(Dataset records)
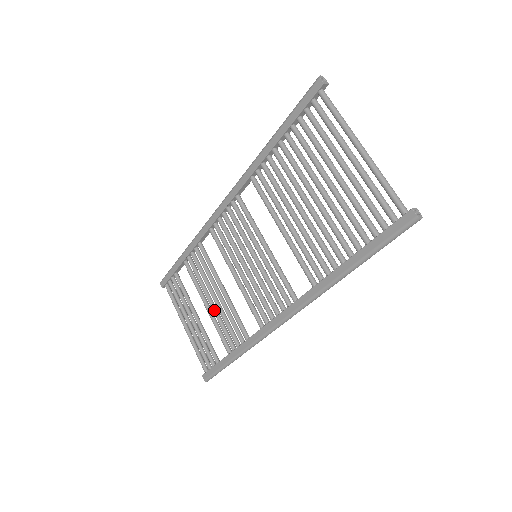
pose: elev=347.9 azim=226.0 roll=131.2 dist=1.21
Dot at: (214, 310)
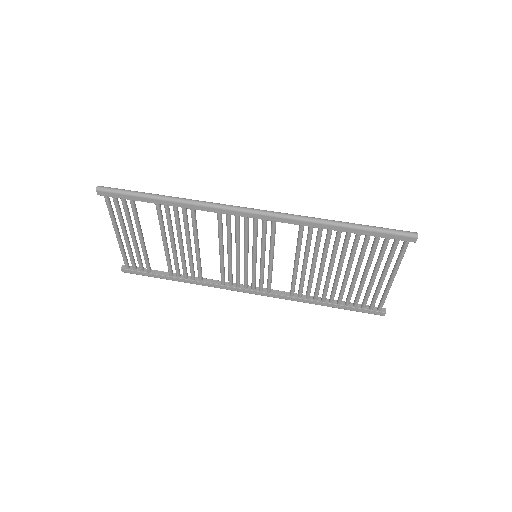
Dot at: (175, 251)
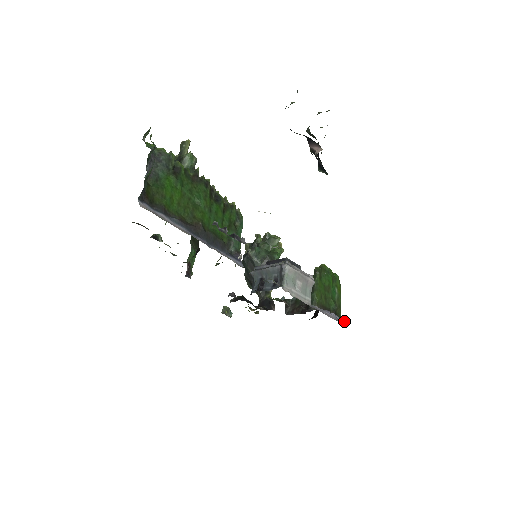
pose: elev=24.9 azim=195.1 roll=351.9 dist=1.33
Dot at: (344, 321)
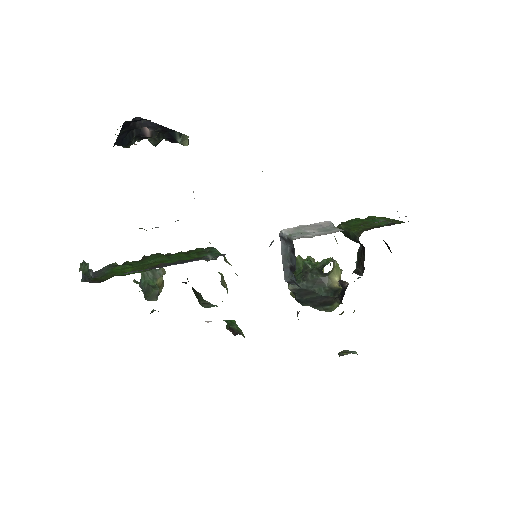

TASK GOAL: Turn every line of the records above into a Markdown table with two columns, Row and Line, numbering the rows and omitting blank lines. Leave the pictures out of the answer.

WORKED ANSWER:
| Row | Line |
|---|---|
| 1 | pose: elev=347.9 azim=226.0 roll=131.2 dist=1.21 |
| 2 | Dot at: (214, 310) |
| 3 | Dot at: (175, 251) |
| 4 | pose: elev=24.9 azim=195.1 roll=351.9 dist=1.33 |
| 5 | Dot at: (344, 321) |